START PROVIDED RECORDS

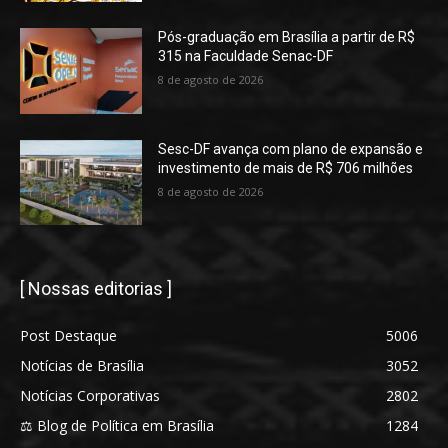
Pós-graduação em Brasília a partir de R$
315 na Faculdade Senac-DF
8 de agosto de 2026
Sesc-DF avança com plano de expansão e
investimento de mais de R$ 706 milhões
8 de agosto de 2026
[ Nossas editorias ]
Post Destaque
5006
Notícias de Brasília
3052
Notícias Corporativas
2802
⚖️ Blog de Política em Brasília
1284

END PROVIDED RECORDS

* PROBLEM DESCRIPTION
Can you give the lines of the entries again with each "8 de agosto de 2026" swapped for "9 de agosto de 2026", leaving everything else as it is and the pictures out?

* TASK SOLUTION
Pós-graduação em Brasília a partir de R$
315 na Faculdade Senac-DF
9 de agosto de 2026
Sesc-DF avança com plano de expansão e
investimento de mais de R$ 706 milhões
9 de agosto de 2026
[ Nossas editorias ]
Post Destaque
5006
Notícias de Brasília
3052
Notícias Corporativas
2802
⚖️ Blog de Política em Brasília
1284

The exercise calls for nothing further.